Asked about Christian voters in the election, Bush promised to be president for all Americans, pointedly including those who "choose not to worship."
"I will be your president regardless of your faith," he said. "No president should ever try to impose religion on our society."
Bush's ecumenical caution didn't sit well with some evangelicals. "The president could have paused to thank all those good people who poured in and gave him power again," James Dobson, founder of Focus on the Family, told U.S. News & World Report. "The GOP has been given four years to deliver on marriage and life and family, and if they fumble it ... (we'll) stay home next time."
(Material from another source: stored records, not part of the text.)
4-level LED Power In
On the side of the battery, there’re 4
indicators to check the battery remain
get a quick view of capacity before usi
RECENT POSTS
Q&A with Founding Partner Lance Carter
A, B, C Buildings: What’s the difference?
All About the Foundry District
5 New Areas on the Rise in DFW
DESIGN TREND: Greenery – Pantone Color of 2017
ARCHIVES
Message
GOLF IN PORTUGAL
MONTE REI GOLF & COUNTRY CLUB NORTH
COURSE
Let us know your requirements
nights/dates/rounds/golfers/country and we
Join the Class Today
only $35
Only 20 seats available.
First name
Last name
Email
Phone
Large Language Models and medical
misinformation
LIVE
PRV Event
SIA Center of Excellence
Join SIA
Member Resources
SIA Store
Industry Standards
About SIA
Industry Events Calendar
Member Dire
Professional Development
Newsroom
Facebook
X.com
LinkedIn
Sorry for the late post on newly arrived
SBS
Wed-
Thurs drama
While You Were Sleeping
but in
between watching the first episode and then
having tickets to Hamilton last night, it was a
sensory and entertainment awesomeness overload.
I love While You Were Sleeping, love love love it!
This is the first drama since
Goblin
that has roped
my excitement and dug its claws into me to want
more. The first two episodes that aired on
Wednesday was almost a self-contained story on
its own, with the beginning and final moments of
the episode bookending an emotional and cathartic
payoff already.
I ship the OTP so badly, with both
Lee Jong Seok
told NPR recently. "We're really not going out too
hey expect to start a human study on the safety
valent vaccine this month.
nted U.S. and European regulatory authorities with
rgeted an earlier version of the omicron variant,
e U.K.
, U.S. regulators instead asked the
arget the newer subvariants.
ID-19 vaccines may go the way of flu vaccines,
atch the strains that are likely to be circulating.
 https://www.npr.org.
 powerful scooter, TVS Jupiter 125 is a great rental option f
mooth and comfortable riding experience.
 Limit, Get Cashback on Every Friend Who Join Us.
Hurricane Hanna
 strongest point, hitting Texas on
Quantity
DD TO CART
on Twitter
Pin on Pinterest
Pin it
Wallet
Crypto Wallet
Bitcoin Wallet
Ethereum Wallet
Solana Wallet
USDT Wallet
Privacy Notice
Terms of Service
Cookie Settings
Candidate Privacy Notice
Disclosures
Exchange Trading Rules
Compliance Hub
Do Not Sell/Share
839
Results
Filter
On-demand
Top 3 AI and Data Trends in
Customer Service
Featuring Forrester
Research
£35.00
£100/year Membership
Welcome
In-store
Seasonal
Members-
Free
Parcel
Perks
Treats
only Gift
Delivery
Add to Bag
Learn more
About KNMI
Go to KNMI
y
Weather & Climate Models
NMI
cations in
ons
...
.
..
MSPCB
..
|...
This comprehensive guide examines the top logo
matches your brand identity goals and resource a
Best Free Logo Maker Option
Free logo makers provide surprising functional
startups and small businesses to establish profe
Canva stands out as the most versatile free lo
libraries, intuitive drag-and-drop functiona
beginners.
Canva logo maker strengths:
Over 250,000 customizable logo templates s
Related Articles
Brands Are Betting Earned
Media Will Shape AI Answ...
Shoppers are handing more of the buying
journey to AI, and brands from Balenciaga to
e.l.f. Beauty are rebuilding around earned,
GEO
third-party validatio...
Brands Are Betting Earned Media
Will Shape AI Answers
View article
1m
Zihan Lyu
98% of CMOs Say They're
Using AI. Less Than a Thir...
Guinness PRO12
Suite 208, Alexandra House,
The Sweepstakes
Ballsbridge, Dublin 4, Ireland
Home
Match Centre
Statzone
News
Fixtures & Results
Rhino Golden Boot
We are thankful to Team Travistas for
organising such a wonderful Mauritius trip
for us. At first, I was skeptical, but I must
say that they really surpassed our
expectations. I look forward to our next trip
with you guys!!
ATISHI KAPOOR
Karl Rove, Bush's chief political strategist, devised the winning campaign strategy to identify conservative Christians who didn't vote in 2000 and persuade them to cast ballots this year. Within days of his boss's triumph, Rove appeared reluctant to give them too much credit.
"This was a broad, grass-roots-oriented victory in which the president made a compelling case to the American people, and they responded well," Rove said. "We're in the debt of the American people. Victory has many fathers, and the normal procedure after an election is that everybody claims responsibility for the victory. That's fine - that's the way it works."
The problem for Rove and Bush is that the Christian Right has been led to believe by this White House that they are the reason Bush was elected this year. When you go into churches and make appeals for election based on morality, and then walk away from actively pushing those issues, you have created a chasm of trust for the GOP that will be very difficult to overcome any time soon. As such, any attempt by Rove to walk away from actively pushing their issues will lead to fractures within the GOP.
Again, the best thing the Democrats can do while Rove deals with the Genie he has let out of the bottle is to build alliances with moderates in both parties, point out the extremism of those on the Christian Right and the GOP they now control, and then sit back and watch Rove backpedal for his life.